The Slice: Is it any wonder you’re null and void?
Here are 20 questions worth mulling before contacting old acquaintances found during a meandering nostalgia-fueled session of Web surfing.
1. Would he even remember me?
2. Good grief, I haven’t aged as much as that, have I?
3. What if she already knows exactly where I am and what I’m doing and has chosen not to contact me?
4. Do I really need another “Yeah, let’s keep in touch” relationship destined to fall through the cracks?
5. Would trying to catch up on 25 years just be exhausting?
6. Will he suspect that I want something?
7. Does it sound odd to say “Thank you for your kindness back in ninth grade”?
8. Is there really any point to sending an email that says “I have forgiven you for the fact that you were wrongly named first-team all-state in 1973 while I was relegated to second-team.”
9. Would it suggest that you fail to grasp that life moves on?
10. Isn’t there a statute of limitations on “Remember when …” stories?
11. How long will it annoy you if he does not reply to your email or return your phone message?
12. Are you 100 percent sure it’s the right John Glass?
13. Is there something that really needs to be said?
14. How did it go last time you reached back into your past?

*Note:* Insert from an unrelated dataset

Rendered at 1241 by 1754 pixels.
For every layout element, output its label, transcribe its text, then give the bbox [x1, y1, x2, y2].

15. What if the person has had a sad, horrible life and hits you up for money?
16. What if she spends the whole time trying to talk you into going to the next reunion?

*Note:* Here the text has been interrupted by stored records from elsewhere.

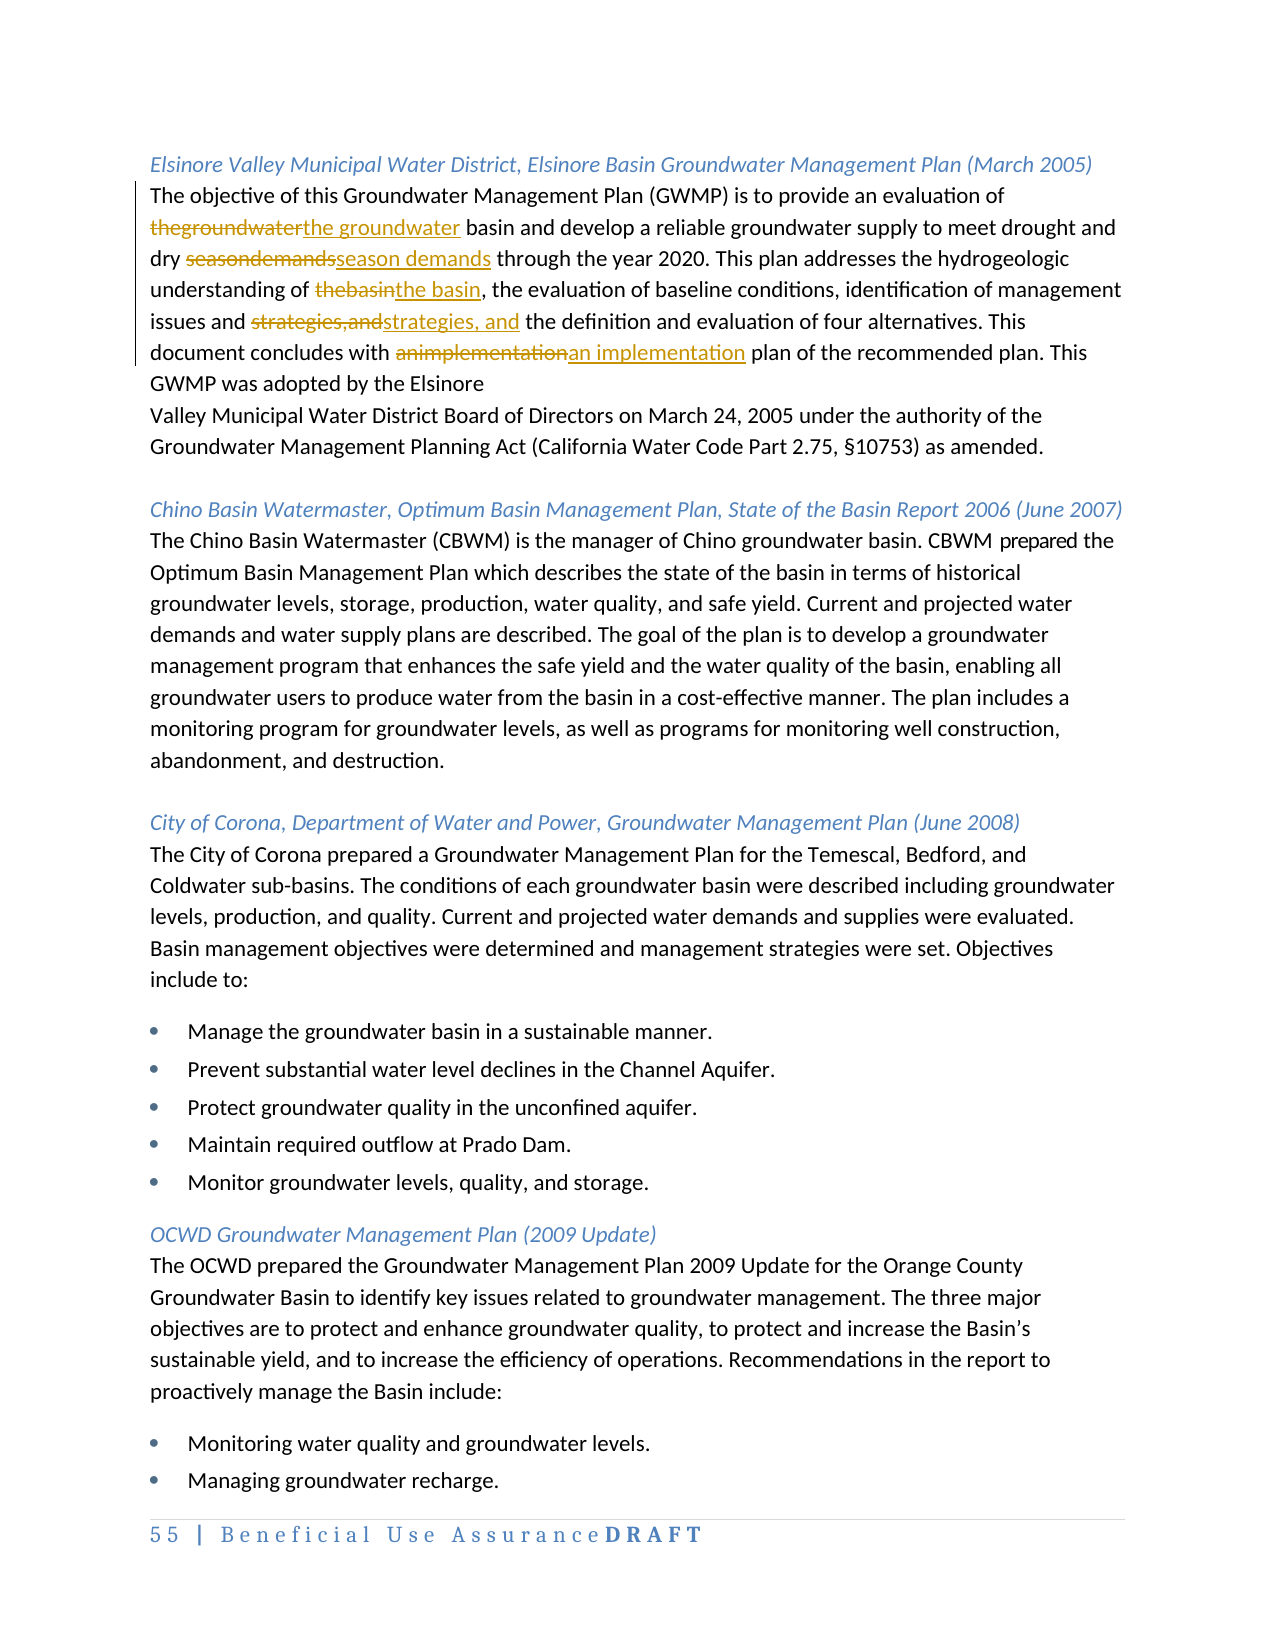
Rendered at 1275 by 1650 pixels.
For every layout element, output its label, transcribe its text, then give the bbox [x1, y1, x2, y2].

subtitle City of Corona, Department of Water and Power, Groundwater Management Plan (June 2008) [150, 808, 1125, 836]
subtitle Elsinore Valley Municipal Water District, Elsinore Basin Groundwater Management Plan (March 2005) [150, 150, 1125, 178]
text Valley Municipal Water District Board of Directors on March 24, 2005 under the authority of the [150, 401, 1125, 429]
subtitle OCWD Groundwater Management Plan (2009 Update) [150, 1220, 1125, 1248]
text Protect groundwater quality in the unconfined aquifer. [150, 1093, 1125, 1121]
text The Chino Basin Watermaster (CBWM) is the manager of Chino groundwater basin. CBWM prepared the Optimum Basin Management Plan which describes the state of the basin in terms of historical groundwater levels, storage, production, water quality, and safe yield. Current and projected water demands and water supply plans are described. The goal of the plan is to develop a groundwater management program that enhances the safe yield and the water quality of the basin, enabling all groundwater users to produce water from the basin in a cost-effective manner. The plan includes a monitoring program for groundwater levels, as well as programs for monitoring well construction, abandonment, and destruction. [150, 526, 1125, 774]
text The OCWD prepared the Groundwater Management Plan 2009 Update for the Orange County Groundwater Basin to identify key issues related to groundwater management. The three major objectives are to protect and enhance groundwater quality, to protect and increase the Basin’s sustainable yield, and to increase the efficiency of operations. Recommendations in the report to proactively manage the Basin include: [150, 1251, 1125, 1405]
text Prevent substantial water level declines in the Channel Aquifer. [150, 1055, 1125, 1083]
text Monitor groundwater levels, quality, and storage. [150, 1168, 1125, 1196]
text Maintain required outflow at Prado Dam. [150, 1130, 1125, 1158]
text The City of Corona prepared a Groundwater Management Plan for the Temescal, Bedford, and Coldwater sub-basins. The conditions of each groundwater basin were described including groundwater levels, production, and quality. Current and projected water demands and supplies were evaluated. Basin management objectives were determined and management strategies were set. Objectives include to: [150, 840, 1125, 993]
text Monitoring water quality and groundwater levels. [150, 1429, 1125, 1457]
text The objective of this Groundwater Management Plan (GWMP) is to provide an evaluation of basin and develop a reliable groundwater supply to meet drought and dry through the year 2020. This plan addresses the hydrogeologic understanding of , the evaluation of baseline conditions, identification of management issues and the definition and evaluation of four alternatives. This document concludes with plan of the recommended plan. This GWMP was adopted by the Elsinore [150, 181, 1125, 397]
text Groundwater Management Planning Act (California Water Code Part 2.75, §10753) as amended. [150, 432, 1125, 460]
text Managing groundwater recharge. [150, 1467, 1125, 1494]
text Manage the groundwater basin in a sustainable manner. [150, 1017, 1125, 1045]
subtitle Chino Basin Watermaster, Optimum Basin Management Plan, State of the Basin Report 2006 (June 2007) [150, 495, 1125, 523]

17. How long will it take to establish that there was nothing weird about the online searching leading to this?
18. Will you come off as someone with way too much time on his hands?
19. If you really had a meaningful connection wouldn’t you have stayed in contact?

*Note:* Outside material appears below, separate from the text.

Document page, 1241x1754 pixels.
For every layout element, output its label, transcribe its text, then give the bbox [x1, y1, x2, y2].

20. Which is better guidance: “Nothing ventured, nothing gained” or “People are strange”?
Today’s Slice question: Have you ever had a job that involved punching a clock? (Let’s define that as having a personal time card that you inserted into a device that either created a special perforation or inked a time stamp on the card.)
I have. Long ago. But I remember the authoritative thunk that contraption made when the card was fed in.